**What to do**. A picture-free, exact reproduction of the listing that follows is required.

**Supplied material**.
----------

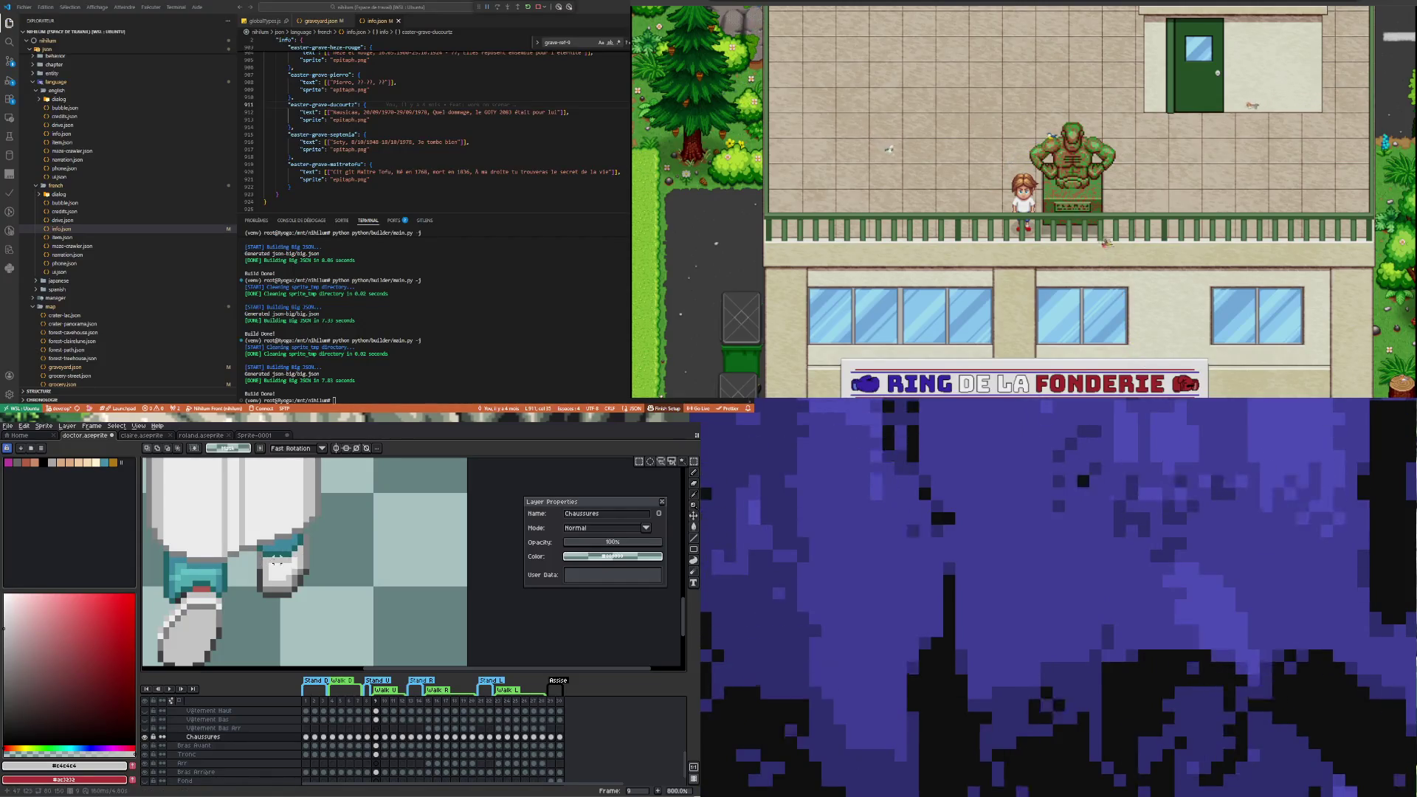
{"action": "left_click_drag", "start_coordinate": [267, 559], "coordinate": [290, 568]}
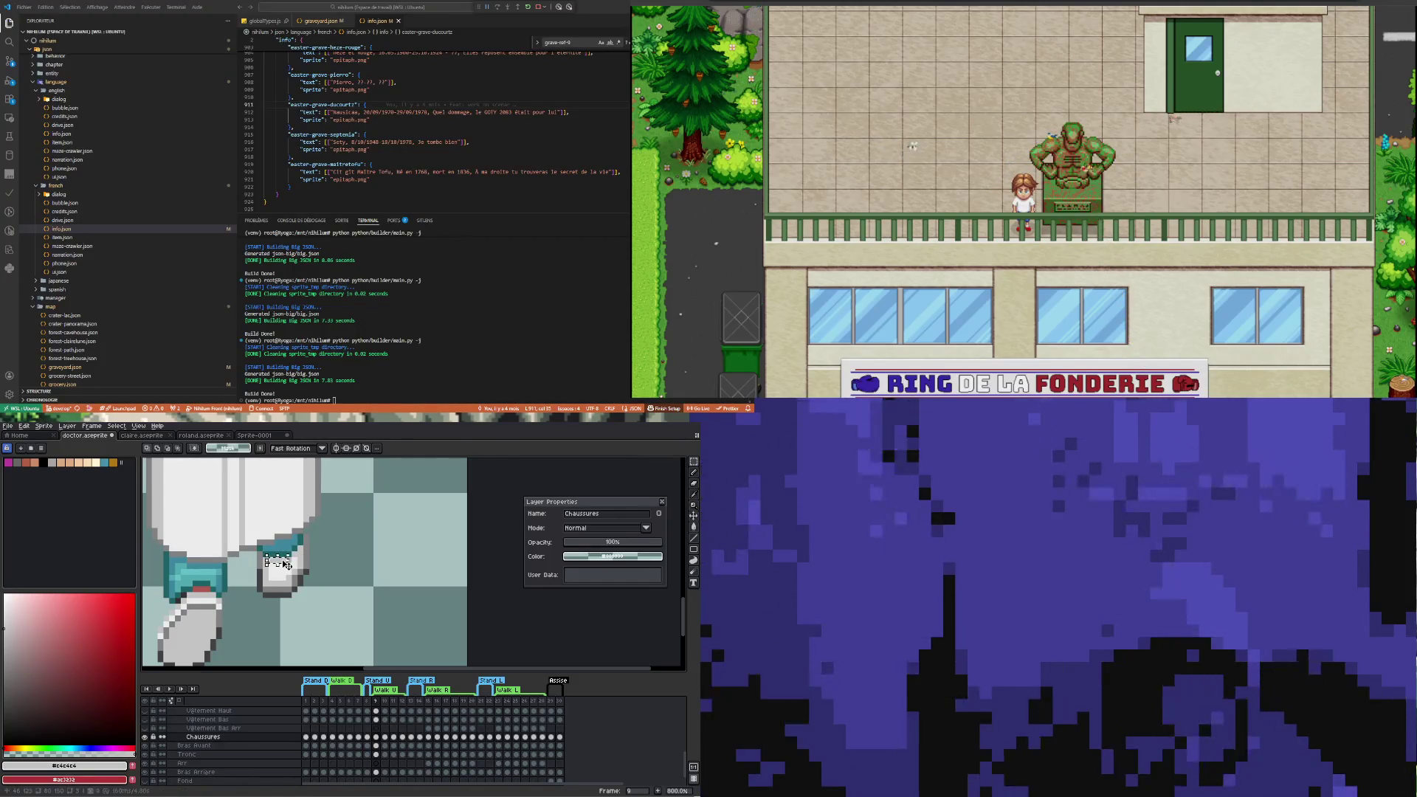
{"action": "left_click", "coordinate": [364, 561]}
{"action": "scroll", "coordinate": [350, 572], "scroll_direction": "down", "scroll_amount": 2}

----------

**Exercise result**.
{"action": "left_click_drag", "start_coordinate": [267, 559], "coordinate": [290, 568]}
{"action": "left_click", "coordinate": [364, 561]}
{"action": "scroll", "coordinate": [350, 572], "scroll_direction": "down", "scroll_amount": 2}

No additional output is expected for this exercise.